- WHAT TO WORK ON
Every line from the start of the entries up to and including the one bearing "Picture 3, 336" must be printed verbatim, without the pictures.

===== DATASET RECORDS

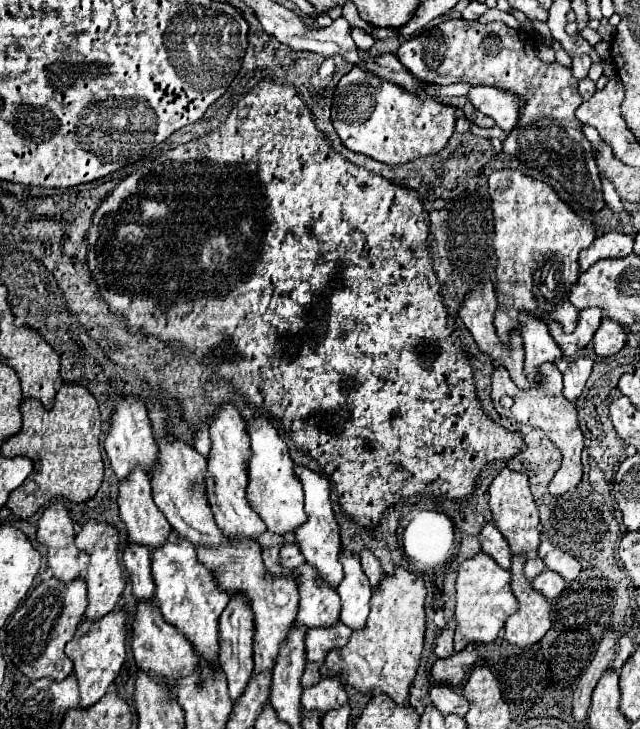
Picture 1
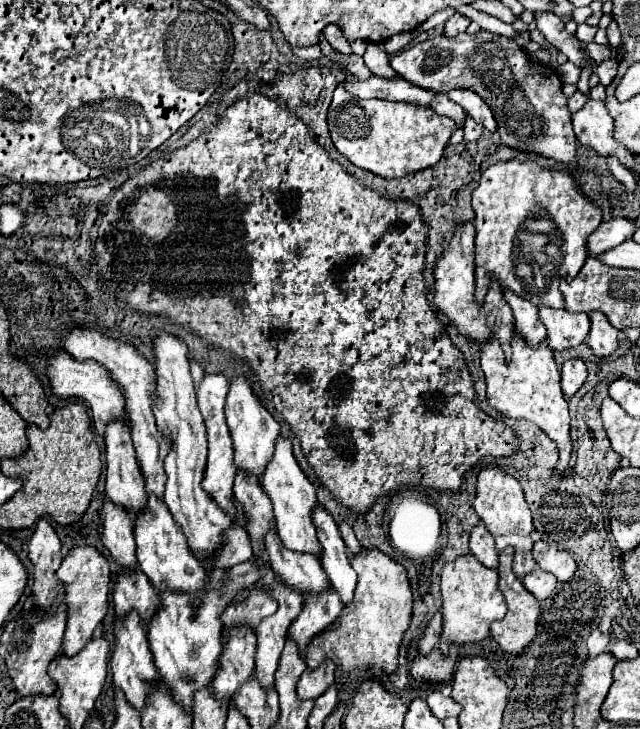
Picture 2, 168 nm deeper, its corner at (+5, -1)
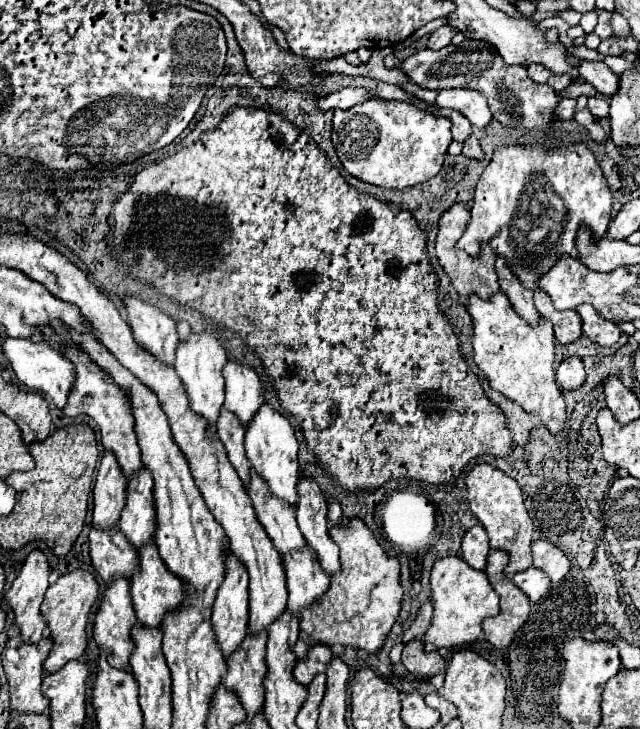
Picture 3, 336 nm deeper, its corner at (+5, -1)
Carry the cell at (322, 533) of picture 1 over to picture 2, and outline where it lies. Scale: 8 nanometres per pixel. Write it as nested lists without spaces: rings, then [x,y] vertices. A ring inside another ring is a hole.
[[[278,436],[274,444],[274,456],[270,464],[266,466],[266,472],[262,474],[262,488],[270,496],[274,504],[274,518],[276,518],[276,530],[282,538],[284,546],[294,552],[312,552],[320,554],[320,542],[316,538],[316,528],[312,524],[312,508],[316,506],[316,490],[306,478],[306,474],[300,470],[294,454],[292,454],[292,440]]]

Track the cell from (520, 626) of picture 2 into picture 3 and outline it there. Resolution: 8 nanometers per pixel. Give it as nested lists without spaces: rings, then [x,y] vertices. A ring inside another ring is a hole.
[[[490,550],[486,574],[492,588],[500,594],[500,614],[484,620],[484,634],[494,648],[508,648],[530,614],[528,596],[504,574],[506,564],[508,552]]]

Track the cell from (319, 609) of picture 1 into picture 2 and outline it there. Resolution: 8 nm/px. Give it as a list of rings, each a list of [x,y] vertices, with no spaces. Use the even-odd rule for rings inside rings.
[[[270,526],[266,538],[266,552],[270,558],[270,566],[276,576],[298,590],[300,594],[318,594],[320,590],[328,590],[330,582],[326,572],[322,570],[320,558],[310,552],[292,552],[284,548],[282,540],[276,534],[276,528]]]

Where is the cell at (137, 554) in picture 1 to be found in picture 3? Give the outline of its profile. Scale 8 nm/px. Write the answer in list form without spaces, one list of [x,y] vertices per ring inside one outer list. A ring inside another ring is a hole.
[[[106,452],[94,484],[92,526],[100,530],[112,530],[118,524],[120,512],[126,504],[126,486],[128,480],[122,476],[118,462],[114,456],[110,456],[110,452]]]

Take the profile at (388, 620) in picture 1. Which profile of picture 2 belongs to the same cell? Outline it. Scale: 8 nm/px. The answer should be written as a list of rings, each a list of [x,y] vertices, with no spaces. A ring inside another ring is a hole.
[[[362,548],[350,554],[350,564],[358,574],[354,600],[342,608],[338,620],[322,630],[304,650],[304,660],[310,670],[318,668],[324,658],[330,658],[346,672],[360,666],[378,666],[384,672],[398,668],[398,646],[412,616],[412,590],[406,568],[382,554],[378,548]]]

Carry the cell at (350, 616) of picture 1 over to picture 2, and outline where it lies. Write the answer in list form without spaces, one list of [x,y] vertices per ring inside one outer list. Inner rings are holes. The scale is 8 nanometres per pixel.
[[[322,504],[314,506],[314,526],[318,532],[318,542],[322,546],[322,552],[320,552],[322,568],[326,576],[330,576],[330,584],[340,594],[342,602],[348,604],[354,596],[356,572],[350,566],[346,544],[340,536],[338,524],[334,522],[334,518],[326,512]]]

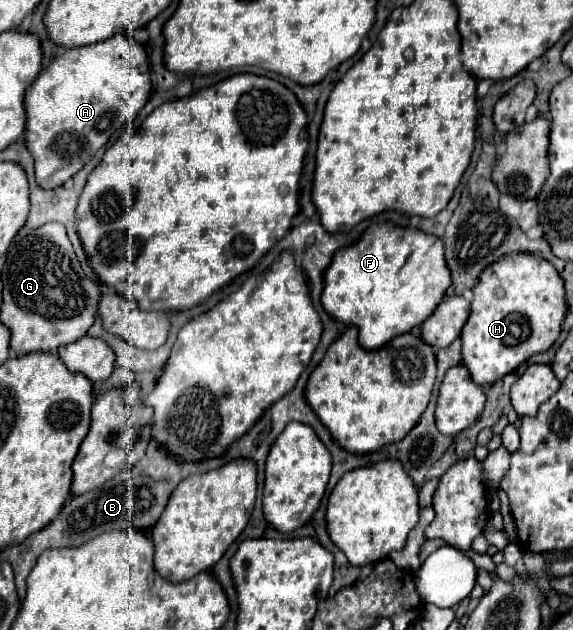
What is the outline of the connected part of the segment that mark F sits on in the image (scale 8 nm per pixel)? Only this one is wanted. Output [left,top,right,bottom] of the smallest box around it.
[322,223,452,351]

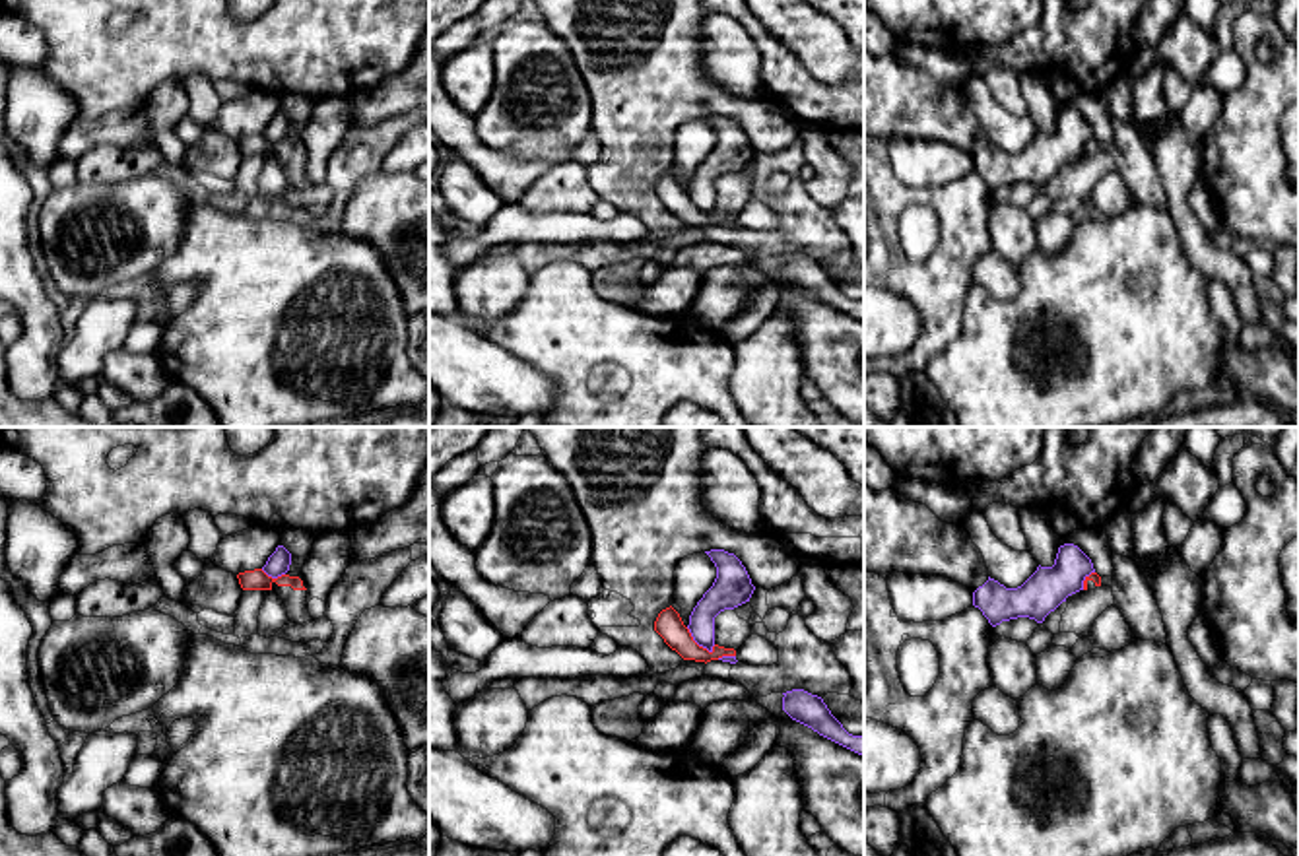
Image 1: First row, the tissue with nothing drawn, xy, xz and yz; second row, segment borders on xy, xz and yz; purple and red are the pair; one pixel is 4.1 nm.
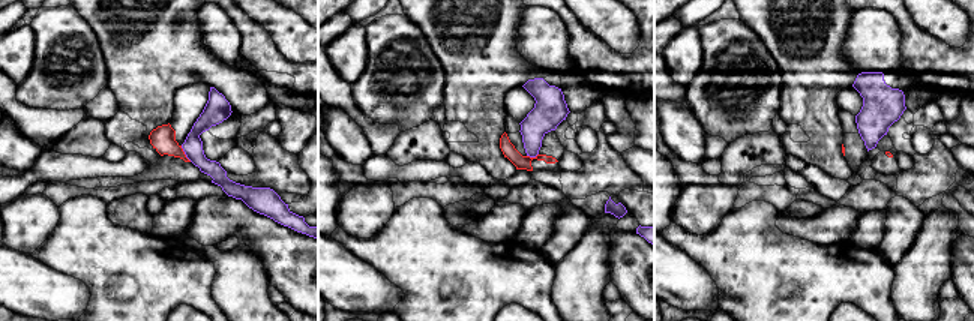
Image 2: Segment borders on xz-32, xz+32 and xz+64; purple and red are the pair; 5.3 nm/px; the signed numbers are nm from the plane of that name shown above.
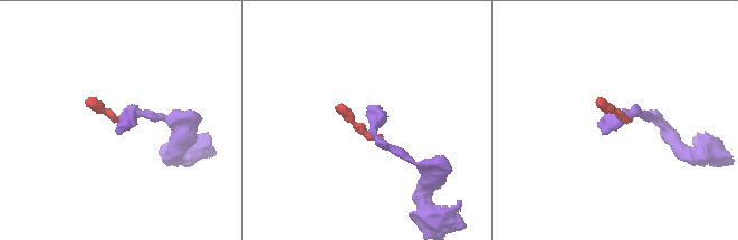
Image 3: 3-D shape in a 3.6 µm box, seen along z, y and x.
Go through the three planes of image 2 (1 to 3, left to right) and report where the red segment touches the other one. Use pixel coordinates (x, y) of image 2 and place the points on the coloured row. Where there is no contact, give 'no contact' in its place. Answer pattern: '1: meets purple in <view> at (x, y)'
1: meets purple in xz-32 at (185, 153)
2: meets purple in xz+32 at (532, 156)
3: no contact

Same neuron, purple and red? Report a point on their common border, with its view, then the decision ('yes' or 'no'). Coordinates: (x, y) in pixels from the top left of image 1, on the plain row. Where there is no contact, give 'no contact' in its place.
meets purple in xz at (698, 208); no

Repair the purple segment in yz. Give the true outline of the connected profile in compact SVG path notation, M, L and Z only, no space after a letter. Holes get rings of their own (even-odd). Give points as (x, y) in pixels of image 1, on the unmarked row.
M1074 109L1058 113L1052 132L1037 136L1017 153L1006 153L990 144L973 157L973 171L992 192L1002 186L1029 182L1043 188L1068 161L1083 155L1083 146L1095 138L1091 124Z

==========

- RESULT BELOW
Picture 1
Picture 2, 168 nm deeper, its corner at (+5, -1)
Picture 3, 336 nm deeper, its corner at (+5, -1)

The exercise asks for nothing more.